:: THE TASK ::
Write the next part of the passage on BP's Grangemouth safety fine, picking up after its last sentence.

** begin READING TEXT **

Less than three weeks ago, BP was fined pounds 200,000 in the Scottish courts for breaches of safety legislation at Grangemouth. This is a paltry sum compared to the company's annual profits. It followed the death of one man and the maiming of three others (in one case with 50 per cent burns). In this case, one of the contractors involved, a Belgian-based concern, was able to escape the jurisdiction of the court as a foreign company, despite Belgium's membership of the EU. In the case of Mr Neilson, his former employers did not need to decamp to foreign parts. They could simply refuse to accept responsibility for his injuries.

** end READING TEXT **
** begin GIVEN INFORMATION **

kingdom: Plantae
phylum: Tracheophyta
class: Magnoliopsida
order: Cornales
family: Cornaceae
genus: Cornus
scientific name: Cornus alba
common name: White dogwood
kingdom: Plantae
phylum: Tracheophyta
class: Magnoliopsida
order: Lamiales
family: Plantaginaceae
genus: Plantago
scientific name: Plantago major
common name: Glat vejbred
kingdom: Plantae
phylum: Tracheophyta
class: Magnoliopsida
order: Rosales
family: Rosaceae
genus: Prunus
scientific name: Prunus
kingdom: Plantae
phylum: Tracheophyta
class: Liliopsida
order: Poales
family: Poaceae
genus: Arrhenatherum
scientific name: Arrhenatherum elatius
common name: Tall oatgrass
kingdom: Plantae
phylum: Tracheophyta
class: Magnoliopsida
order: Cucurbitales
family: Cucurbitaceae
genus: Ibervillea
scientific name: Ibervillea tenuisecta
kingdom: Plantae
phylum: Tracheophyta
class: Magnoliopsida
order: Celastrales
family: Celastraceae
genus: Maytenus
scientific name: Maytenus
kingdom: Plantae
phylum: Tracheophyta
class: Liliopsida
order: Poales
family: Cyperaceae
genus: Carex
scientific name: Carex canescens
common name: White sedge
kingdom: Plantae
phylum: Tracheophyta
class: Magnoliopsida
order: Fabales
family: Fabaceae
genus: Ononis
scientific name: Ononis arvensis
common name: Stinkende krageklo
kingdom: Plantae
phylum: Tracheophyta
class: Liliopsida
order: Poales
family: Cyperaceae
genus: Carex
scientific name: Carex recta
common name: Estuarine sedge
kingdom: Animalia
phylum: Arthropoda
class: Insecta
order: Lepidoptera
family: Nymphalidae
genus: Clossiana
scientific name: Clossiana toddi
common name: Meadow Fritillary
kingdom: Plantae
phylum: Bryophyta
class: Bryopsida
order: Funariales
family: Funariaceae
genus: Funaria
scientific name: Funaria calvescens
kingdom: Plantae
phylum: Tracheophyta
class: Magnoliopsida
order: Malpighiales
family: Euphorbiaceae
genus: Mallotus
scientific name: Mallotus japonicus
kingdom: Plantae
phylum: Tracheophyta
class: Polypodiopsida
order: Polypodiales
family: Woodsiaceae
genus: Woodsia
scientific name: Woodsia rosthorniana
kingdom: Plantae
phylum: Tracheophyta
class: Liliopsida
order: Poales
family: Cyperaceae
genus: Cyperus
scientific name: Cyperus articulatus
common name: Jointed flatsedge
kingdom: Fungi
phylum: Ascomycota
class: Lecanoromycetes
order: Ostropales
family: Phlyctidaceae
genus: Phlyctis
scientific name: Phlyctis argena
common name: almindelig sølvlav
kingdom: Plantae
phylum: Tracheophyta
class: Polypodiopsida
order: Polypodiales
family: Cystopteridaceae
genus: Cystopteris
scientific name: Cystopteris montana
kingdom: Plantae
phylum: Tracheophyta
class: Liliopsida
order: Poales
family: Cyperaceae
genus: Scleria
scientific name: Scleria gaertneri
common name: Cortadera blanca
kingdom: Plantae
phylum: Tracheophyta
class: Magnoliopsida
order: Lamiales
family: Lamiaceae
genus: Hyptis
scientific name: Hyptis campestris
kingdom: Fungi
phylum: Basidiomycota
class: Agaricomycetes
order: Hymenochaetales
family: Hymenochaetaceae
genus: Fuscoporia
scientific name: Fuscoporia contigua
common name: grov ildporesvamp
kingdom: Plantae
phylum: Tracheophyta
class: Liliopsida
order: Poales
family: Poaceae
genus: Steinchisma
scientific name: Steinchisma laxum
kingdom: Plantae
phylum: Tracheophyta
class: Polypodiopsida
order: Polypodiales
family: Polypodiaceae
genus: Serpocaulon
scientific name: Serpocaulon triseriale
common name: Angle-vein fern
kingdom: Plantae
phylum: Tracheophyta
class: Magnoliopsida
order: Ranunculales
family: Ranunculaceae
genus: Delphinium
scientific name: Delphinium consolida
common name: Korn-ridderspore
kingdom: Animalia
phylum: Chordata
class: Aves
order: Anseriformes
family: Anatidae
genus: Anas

** end GIVEN INFORMATION **

:: THE REPLY ::
The Law Commission has recently recommended reform of the manslaughter laws to make it easier to prosecute company directors for acts of gross negligence under a charge of involuntary manslaughter. For many, this is a long overdue step in the right direction but one which the Health and Safety Executive (HSE) seems uncomfortable with. This is unfortunate since, as the HSE itself recognises, and as Mr Neilson's death exemplifies, large corporate concerns increasingly relying on contractors are thereby able to offload detailed responsibility for the monitoring of health and safety procedures. The incoherence which such reliance on sub-contracting can create in a health and safety programme exposes the effective limits of the philosophy of self-regulation underlying the Health and Safety at Work Act.
Issues of criminal justice and deterrents after workplace death and injury fail to feature in the rhetoric of a Government supposedly committed to law and order. Confirming, and even encouraging, 'best practice' in the field of occupational safety is being similarly ignored in the drive towards deregulation of health and safety law. The minister's response to the HSE's internal review of this law is awaited with some interest - and not a little concern.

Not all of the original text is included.